Word for word, the records below are to be set down again.

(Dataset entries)
************

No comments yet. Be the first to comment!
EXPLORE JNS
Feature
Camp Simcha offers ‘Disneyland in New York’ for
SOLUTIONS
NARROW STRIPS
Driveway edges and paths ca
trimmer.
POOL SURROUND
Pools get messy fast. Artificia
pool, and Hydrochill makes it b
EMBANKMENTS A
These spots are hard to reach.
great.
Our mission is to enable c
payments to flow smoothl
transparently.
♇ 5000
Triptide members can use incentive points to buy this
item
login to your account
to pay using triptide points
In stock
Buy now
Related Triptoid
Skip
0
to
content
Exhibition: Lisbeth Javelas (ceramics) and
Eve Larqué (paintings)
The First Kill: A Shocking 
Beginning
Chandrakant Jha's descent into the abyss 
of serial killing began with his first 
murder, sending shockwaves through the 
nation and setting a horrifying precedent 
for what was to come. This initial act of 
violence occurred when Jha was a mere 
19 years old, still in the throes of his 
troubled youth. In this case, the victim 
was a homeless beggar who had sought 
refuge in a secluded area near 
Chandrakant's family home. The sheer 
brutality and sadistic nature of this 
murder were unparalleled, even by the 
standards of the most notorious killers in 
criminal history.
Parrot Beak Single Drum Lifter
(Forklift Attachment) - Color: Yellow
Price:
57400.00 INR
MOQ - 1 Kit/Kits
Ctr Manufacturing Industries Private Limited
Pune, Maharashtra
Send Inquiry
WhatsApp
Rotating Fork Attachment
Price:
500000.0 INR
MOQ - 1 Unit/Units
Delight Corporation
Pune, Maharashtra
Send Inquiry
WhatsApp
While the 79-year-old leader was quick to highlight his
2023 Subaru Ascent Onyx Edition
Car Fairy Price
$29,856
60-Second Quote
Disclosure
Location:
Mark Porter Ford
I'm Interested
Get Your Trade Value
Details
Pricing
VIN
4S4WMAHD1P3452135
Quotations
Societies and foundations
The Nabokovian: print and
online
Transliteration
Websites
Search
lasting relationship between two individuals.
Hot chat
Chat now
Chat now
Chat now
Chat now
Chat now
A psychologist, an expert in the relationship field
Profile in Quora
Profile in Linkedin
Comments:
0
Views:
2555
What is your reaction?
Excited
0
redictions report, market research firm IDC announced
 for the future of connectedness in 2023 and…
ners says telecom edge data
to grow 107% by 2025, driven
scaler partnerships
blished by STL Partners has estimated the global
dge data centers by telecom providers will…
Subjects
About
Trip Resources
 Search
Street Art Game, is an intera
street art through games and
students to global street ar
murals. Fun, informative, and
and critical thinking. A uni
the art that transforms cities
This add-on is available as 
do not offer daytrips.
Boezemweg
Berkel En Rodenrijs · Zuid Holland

************

## RESPONSE BOX
No comments yet. Be the first to comment!
EXPLORE JNS
Feature
Camp Simcha offers ‘Disneyland in New York’ for
SOLUTIONS
NARROW STRIPS
Driveway edges and paths ca
trimmer.
POOL SURROUND
Pools get messy fast. Artificia
pool, and Hydrochill makes it b
EMBANKMENTS A
These spots are hard to reach.
great.
Our mission is to enable c
payments to flow smoothl
transparently.
♇ 5000
Triptide members can use incentive points to buy this
item
login to your account
to pay using triptide points
In stock
Buy now
Related Triptoid
Skip
0
to
content
Exhibition: Lisbeth Javelas (ceramics) and
Eve Larqué (paintings)
The First Kill: A Shocking 
Beginning
Chandrakant Jha's descent into the abyss 
of serial killing began with his first 
murder, sending shockwaves through the 
nation and setting a horrifying precedent 
for what was to come. This initial act of 
violence occurred when Jha was a mere 
19 years old, still in the throes of his 
troubled youth. In this case, the victim 
was a homeless beggar who had sought 
refuge in a secluded area near 
Chandrakant's family home. The sheer 
brutality and sadistic nature of this 
murder were unparalleled, even by the 
standards of the most notorious killers in 
criminal history.
Parrot Beak Single Drum Lifter
(Forklift Attachment) - Color: Yellow
Price:
57400.00 INR
MOQ - 1 Kit/Kits
Ctr Manufacturing Industries Private Limited
Pune, Maharashtra
Send Inquiry
WhatsApp
Rotating Fork Attachment
Price:
500000.0 INR
MOQ - 1 Unit/Units
Delight Corporation
Pune, Maharashtra
Send Inquiry
WhatsApp
While the 79-year-old leader was quick to highlight his
2023 Subaru Ascent Onyx Edition
Car Fairy Price
$29,856
60-Second Quote
Disclosure
Location:
Mark Porter Ford
I'm Interested
Get Your Trade Value
Details
Pricing
VIN
4S4WMAHD1P3452135
Quotations
Societies and foundations
The Nabokovian: print and
online
Transliteration
Websites
Search
lasting relationship between two individuals.
Hot chat
Chat now
Chat now
Chat now
Chat now
Chat now
A psychologist, an expert in the relationship field
Profile in Quora
Profile in Linkedin
Comments:
0
Views:
2555
What is your reaction?
Excited
0
redictions report, market research firm IDC announced
 for the future of connectedness in 2023 and…
ners says telecom edge data
to grow 107% by 2025, driven
scaler partnerships
blished by STL Partners has estimated the global
dge data centers by telecom providers will…
Subjects
About
Trip Resources
 Search
Street Art Game, is an intera
street art through games and
students to global street ar
murals. Fun, informative, and
and critical thinking. A uni
the art that transforms cities
This add-on is available as 
do not offer daytrips.
Boezemweg
Berkel En Rodenrijs · Zuid Holland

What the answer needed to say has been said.